Le qualificatif me fait plus mal qu’il ne devrait. Il est parfaitement fondé, après tout. Mais j’avais espéré… Qu’avais-je espéré, au juste ? Je ne lui ai pas adressé un mot pendant deux mois et voilà que j’insiste pour la faire monter dans ma bagnole ?
« Ecoute, tu n’as qu’à essayer une fois ! Si je vous dépose chez vous sans vous avoir violés, ça voudra dire que je suis digne de confiance. »
Merde, Adrien ! Combien de fois tes potes ne t’ont-ils pas répété que ton humour douteux n’amusait que toi ? Tu viens de t’enterrer tout seul, mon pauvre. Contre toute attente cependant, Clémence éclate de rire et fait un pas incertain vers ma voiture.
« Excuse-moi, bredouillé-je, totalement sidéré de m’entendre parler de la sorte, je ne voulais pas…
— Si c’était vraiment ton intention, tu n’exposerais pas tes plans aussi ouvertement. »
Elle rit toujours et esquisse un autre pas vers le trottoir d’en face.
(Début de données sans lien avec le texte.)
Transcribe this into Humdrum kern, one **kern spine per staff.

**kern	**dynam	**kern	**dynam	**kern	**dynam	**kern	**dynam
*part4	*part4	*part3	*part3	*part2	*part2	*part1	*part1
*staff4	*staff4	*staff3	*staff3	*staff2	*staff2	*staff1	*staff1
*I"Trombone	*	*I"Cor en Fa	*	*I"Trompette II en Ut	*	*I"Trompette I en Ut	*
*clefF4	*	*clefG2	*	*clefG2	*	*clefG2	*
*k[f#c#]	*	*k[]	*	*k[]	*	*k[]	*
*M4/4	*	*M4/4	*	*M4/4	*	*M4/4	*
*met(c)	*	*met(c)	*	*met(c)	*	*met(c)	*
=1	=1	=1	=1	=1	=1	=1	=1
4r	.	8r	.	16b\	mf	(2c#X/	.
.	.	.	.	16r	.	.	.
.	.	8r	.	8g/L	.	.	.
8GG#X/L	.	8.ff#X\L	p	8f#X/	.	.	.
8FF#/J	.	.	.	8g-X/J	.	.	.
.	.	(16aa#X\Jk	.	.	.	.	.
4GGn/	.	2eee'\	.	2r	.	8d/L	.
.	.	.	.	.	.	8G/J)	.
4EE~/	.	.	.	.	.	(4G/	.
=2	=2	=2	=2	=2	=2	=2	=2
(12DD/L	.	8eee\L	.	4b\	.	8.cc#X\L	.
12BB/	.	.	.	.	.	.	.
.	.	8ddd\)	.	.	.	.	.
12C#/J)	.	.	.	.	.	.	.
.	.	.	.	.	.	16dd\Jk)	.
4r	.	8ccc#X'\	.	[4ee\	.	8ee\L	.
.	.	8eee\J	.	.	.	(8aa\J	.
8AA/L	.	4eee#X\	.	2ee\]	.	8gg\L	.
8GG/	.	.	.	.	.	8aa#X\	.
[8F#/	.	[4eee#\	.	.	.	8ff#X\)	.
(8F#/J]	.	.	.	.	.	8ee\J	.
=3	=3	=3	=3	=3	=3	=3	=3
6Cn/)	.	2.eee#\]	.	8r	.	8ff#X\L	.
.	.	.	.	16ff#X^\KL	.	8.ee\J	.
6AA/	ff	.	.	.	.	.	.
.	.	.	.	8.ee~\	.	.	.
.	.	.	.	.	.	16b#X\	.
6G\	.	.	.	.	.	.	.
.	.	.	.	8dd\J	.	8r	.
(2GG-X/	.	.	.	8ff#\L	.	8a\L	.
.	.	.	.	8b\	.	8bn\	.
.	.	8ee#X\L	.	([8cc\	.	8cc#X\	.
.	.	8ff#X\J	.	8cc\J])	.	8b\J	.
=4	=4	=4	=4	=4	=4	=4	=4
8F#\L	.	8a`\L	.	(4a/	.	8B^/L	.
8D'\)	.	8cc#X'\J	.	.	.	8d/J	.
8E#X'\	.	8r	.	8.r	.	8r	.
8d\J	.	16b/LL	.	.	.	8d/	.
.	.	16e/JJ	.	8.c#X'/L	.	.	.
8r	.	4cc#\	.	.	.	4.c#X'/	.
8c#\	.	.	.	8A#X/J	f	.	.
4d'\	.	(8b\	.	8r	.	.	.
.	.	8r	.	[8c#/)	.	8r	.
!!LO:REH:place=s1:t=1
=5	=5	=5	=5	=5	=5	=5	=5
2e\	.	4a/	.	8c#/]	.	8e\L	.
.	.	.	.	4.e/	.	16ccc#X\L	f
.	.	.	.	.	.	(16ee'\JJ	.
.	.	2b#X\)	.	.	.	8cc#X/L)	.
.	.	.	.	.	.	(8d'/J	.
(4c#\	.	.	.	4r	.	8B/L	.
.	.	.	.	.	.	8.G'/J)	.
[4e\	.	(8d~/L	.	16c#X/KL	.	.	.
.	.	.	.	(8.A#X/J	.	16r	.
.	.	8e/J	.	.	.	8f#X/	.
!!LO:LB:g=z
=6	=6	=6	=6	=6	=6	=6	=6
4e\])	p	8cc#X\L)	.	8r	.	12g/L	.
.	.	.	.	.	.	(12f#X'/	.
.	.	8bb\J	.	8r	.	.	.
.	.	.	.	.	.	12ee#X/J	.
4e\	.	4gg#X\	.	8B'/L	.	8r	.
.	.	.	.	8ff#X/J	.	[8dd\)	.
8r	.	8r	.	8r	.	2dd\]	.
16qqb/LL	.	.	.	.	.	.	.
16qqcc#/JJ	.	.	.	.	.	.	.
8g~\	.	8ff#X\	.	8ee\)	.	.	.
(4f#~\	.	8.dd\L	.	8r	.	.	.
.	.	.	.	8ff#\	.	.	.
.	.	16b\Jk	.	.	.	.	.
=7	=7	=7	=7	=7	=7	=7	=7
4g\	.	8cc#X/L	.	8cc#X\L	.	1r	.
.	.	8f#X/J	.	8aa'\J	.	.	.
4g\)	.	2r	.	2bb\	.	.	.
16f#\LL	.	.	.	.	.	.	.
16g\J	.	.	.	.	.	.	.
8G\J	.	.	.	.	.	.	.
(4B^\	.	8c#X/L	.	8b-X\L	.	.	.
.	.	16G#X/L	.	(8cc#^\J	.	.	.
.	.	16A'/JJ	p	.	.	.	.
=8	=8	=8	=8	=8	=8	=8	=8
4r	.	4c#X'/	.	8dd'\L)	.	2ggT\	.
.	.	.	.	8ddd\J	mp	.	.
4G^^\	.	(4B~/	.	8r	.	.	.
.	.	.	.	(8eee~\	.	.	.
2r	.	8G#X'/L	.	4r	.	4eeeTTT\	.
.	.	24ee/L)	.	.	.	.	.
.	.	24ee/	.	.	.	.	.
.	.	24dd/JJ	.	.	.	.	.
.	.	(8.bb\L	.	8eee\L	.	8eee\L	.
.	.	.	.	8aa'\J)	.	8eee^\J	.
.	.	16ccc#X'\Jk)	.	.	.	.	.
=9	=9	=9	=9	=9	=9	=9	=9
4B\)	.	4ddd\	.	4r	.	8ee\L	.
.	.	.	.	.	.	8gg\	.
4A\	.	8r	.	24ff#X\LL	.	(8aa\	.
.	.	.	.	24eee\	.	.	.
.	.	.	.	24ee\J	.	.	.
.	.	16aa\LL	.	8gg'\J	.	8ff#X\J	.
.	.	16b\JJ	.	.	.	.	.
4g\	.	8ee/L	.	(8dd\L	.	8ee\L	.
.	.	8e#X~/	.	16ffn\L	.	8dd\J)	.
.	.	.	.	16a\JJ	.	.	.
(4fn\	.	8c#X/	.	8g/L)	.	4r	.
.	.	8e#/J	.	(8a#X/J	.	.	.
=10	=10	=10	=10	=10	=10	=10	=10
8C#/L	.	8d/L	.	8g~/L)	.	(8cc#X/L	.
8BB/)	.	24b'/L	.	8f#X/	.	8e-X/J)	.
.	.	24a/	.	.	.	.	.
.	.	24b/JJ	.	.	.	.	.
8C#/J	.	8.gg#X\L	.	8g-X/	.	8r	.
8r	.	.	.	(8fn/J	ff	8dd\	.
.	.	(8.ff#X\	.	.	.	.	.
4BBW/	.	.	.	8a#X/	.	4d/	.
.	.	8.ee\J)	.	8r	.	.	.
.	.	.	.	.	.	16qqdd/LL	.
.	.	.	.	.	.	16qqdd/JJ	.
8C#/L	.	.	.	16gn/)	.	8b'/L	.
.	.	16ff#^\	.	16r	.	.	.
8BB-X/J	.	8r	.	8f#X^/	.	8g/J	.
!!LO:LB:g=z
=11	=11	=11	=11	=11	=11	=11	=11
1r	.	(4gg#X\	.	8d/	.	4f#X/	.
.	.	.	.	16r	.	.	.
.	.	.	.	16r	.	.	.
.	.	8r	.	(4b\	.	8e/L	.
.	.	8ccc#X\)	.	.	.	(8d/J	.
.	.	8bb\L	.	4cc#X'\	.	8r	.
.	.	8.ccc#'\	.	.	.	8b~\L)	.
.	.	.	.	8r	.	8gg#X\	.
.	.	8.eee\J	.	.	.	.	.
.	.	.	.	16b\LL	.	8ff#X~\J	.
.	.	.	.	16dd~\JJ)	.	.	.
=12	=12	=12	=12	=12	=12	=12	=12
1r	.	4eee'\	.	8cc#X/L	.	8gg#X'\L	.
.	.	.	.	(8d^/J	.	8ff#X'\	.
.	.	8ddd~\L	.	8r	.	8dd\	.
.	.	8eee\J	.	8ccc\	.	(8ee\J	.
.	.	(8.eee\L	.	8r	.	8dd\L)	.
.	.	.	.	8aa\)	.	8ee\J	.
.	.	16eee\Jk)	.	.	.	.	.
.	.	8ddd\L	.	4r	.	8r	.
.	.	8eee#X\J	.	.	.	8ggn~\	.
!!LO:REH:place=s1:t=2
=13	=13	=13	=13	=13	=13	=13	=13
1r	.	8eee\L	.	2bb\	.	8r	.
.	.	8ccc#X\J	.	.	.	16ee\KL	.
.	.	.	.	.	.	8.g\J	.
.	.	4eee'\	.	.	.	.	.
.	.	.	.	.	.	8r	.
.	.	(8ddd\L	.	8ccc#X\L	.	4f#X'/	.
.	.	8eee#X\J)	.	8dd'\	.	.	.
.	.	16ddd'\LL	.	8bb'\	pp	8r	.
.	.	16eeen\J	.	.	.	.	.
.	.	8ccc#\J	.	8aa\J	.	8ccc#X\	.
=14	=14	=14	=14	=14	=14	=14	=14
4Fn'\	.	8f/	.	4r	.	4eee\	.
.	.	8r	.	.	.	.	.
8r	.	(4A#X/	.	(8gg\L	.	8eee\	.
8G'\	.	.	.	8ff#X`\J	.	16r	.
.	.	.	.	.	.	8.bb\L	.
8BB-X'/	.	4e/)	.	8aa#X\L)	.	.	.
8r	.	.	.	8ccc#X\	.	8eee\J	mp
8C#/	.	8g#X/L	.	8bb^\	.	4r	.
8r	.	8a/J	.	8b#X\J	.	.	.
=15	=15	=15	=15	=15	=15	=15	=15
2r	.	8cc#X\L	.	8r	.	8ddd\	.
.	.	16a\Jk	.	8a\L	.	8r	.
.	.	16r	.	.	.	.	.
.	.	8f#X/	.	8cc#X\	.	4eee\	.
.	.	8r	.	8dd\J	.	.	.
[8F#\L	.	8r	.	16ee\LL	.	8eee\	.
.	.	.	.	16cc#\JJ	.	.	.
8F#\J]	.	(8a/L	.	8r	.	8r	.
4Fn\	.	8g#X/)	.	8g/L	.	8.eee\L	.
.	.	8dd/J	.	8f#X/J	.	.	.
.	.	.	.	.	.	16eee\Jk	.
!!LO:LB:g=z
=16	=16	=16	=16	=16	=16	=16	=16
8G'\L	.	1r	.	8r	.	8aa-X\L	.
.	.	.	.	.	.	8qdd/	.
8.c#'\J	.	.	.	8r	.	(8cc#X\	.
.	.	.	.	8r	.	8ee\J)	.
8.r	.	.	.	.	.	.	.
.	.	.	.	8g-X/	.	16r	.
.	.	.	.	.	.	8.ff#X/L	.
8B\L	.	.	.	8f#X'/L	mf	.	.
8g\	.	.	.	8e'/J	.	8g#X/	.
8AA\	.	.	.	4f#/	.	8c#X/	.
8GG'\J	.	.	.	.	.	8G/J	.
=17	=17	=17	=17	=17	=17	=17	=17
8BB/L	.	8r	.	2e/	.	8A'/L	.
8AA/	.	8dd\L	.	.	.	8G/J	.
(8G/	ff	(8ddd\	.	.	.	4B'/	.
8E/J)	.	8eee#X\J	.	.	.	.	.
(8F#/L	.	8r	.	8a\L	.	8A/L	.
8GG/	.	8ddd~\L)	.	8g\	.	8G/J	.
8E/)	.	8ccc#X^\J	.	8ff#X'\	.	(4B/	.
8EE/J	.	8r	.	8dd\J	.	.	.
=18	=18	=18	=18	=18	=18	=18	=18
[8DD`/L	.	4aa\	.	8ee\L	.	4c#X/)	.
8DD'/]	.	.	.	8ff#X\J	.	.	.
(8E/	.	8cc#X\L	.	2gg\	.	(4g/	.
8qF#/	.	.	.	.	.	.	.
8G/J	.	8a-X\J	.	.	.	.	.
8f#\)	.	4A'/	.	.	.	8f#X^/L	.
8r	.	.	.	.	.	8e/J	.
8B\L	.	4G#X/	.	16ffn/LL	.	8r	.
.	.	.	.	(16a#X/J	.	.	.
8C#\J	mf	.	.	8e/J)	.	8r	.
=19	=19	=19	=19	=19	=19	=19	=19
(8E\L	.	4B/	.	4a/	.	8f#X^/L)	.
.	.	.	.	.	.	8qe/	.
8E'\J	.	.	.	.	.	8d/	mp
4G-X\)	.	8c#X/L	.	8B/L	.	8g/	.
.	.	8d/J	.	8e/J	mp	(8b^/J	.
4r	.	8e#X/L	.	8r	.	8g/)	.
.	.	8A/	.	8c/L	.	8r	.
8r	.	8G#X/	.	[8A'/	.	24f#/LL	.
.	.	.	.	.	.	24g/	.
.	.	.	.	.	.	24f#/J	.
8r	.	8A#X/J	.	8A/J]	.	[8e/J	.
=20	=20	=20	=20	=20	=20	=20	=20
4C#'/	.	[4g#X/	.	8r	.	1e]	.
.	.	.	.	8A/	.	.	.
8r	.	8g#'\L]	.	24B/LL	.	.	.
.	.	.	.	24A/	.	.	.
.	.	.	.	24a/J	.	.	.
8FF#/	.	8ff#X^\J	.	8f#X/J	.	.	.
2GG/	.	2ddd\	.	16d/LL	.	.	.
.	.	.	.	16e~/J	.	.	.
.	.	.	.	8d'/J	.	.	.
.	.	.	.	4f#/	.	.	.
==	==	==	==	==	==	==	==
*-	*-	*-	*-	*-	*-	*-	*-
Je l’observe et je me rends compte qu’elle a vraiment l’air épuisée. Nous faisons tous deux les quelques pas qui nous séparent du véhicule et je déverrouille les portières. Debout côté passager, elle me jette un regard hésitant, comme si elle se demandait brusquement ce qui lui a pris de s’avancer jusque-là. Je lis clairement sur son visage qu’elle est déchirée entre l’envie de s’économiser un trajet d’un quart d’heures à pied et la peur d’être sur le point de faire quelque chose d’inconscient, et les mots franchissent mes lèvres avant que je ne l’aie vraiment décidé.
« Si ça peut te rassurer, je suis marié et papa de deux enfants, je n’ai donc pas trop envie d’en kidnapper d’autres. »
Elle me sourit, son visage se détend et elle ouvre la portière pour s’installer dans la voiture. Je devrais peut-être lui expliquer qu’une bonne partie des tueurs en série et des prédateurs sexuels célèbres avaient une famille tout ce qu’il y a de plus rangée et ordinaire, mais je suis trop sidéré par ce que je viens d’oser pour avoir la force d’être cynique.